By Claire S Ross, on 1 February 2010

Despite it only being the launch of the Centre for Digital Humanities today, we have been active for a good while now! One of the most recent outtings was to Oxford.

A couple of weeks ago, Claire Warwick, Melissa Terras and I were in Oxford for the NeSc Workshop on Users, Usability and User-engagement Based on e-Research, and Web 2.0. It was a really interesting couple of days. For my notes on the sessions hit my blog here.

The speakers sparked a lot of discussion about the influence and impact on web 2.0 on research infrastructure and how web2.0 changes the way we reach users, build relationships and support user activities. A great aspect of the workshop was produced from a web slam, were each of the participants has 60 seconds to tell the group what web 2.0 tools they utilised and why.

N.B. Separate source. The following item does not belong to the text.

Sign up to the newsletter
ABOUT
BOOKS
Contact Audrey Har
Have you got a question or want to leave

Lots of people use google exclusively, twitter, facebook, flickr, ning… all of the usual suspects. From the slam it looked like the 90:9:1 rule of participation applies to social media. 90% of users are lurkers who don’t tend to contribute, 9% of users contribute from time to time, and 1% of users account for almost all the social media action.

After this was a great round up discussion which looked at some of the key questions that came out of the two days of talks.

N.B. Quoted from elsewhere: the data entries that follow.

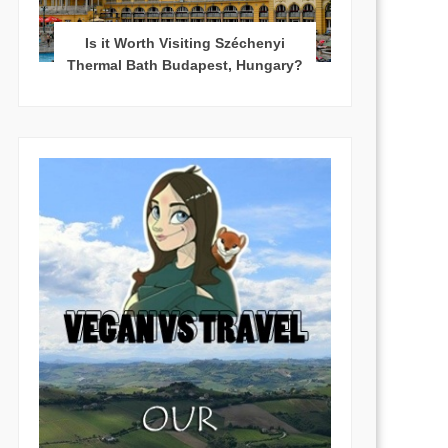
Is it Worth Visiting Széchenyi
Thermal Bath Budapest, Hungary?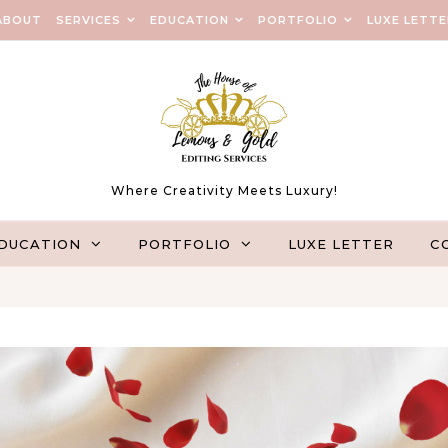
ABOUT
SERVICES
EDUCATION
PORTFOLIO
LUXE LETTE
Where Creativity Meets Luxury!
DUCATION
PORTFOLIO
LUXE LETTER
C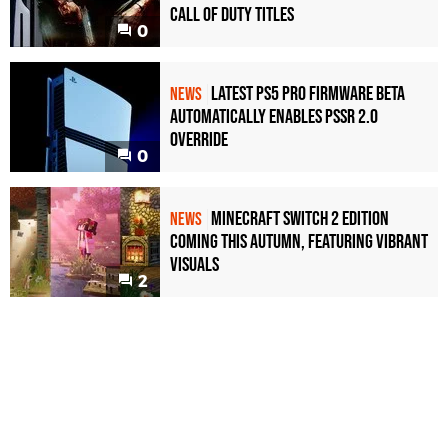
Call of Duty Titles
0
Latest PS5 Pro Firmware Beta
NEWS
Automatically Enables PSSR 2.0
Override
0
Minecraft Switch 2 Edition
NEWS
Coming This Autumn, Featuring Vibrant
Visuals
2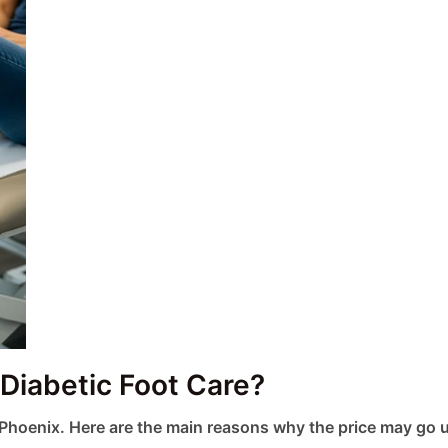
 Diabetic Foot Care?
 Phoenix. Here are the main reasons why the price may go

  • Internet has changed the way we think. Are we no longer critical thinkers?
  • What are we willing to pay for data what are we willing to pay to participate data what do we do with the deluge?
  • What counts as real?
  • Comes back to Quality authority trust. And personal/professional reputation
  • Saturation point in data?
  • squirreling behaviour interlinkages between different environments need to be looked at
  • digital makes other activities that we care about easier – context is king
  • Should questions get more specific to deal with data overload?
  • Easier searches what’s free open to me – look at those first. paid journals are going to be last point of call
  • Too much noise you lose shared cultural experience?
  • Sheer amounts of data is impacting research practices – producing new questions methodologies and users and identities
  • When do you stop?

Lots to think about; I will particularly pondering about if there is too much data noise do you lose the shared cultural experience? Has the internet and the quick and easy approach that web 2.0 has brought us, led us down a path to mediocrity, are we no longer critical thinkers, do we all now have superficial thoughts? I hope not.